■ WHAT IS NEEDED ■
Reproduce the following lines word for word, without the pictures.

■ INPUT ROWS ■
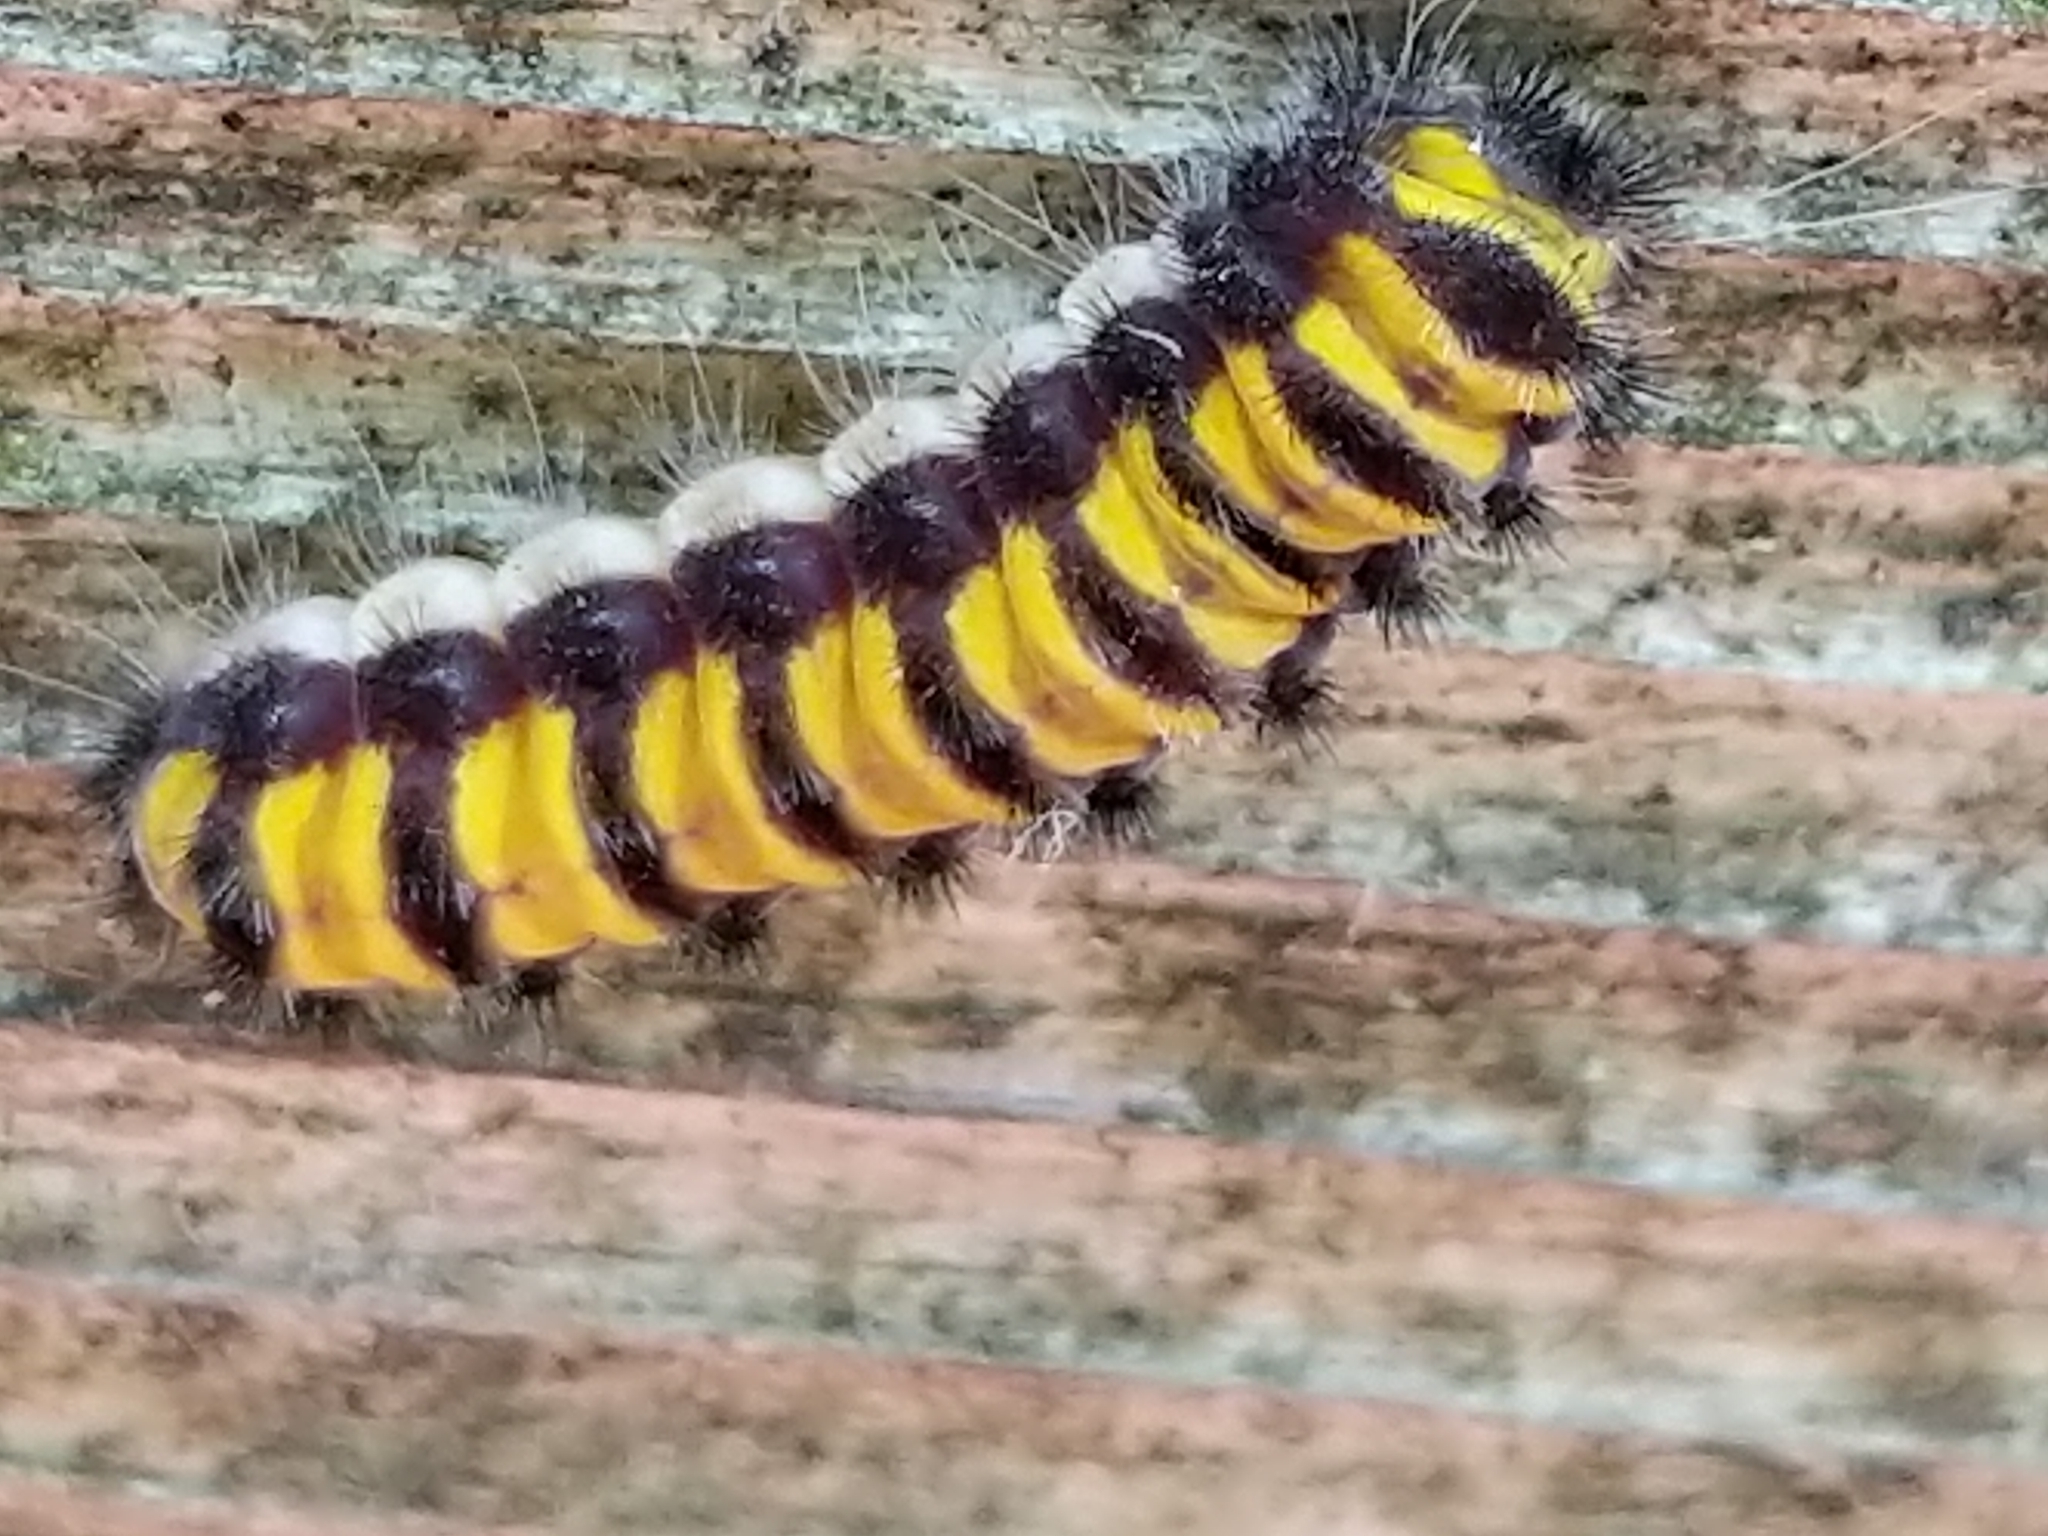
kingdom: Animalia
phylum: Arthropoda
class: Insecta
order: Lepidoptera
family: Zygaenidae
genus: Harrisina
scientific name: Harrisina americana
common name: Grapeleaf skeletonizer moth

■ EXERCISE RESPONSE ■
kingdom: Animalia
phylum: Arthropoda
class: Insecta
order: Lepidoptera
family: Zygaenidae
genus: Harrisina
scientific name: Harrisina americana
common name: Grapeleaf skeletonizer moth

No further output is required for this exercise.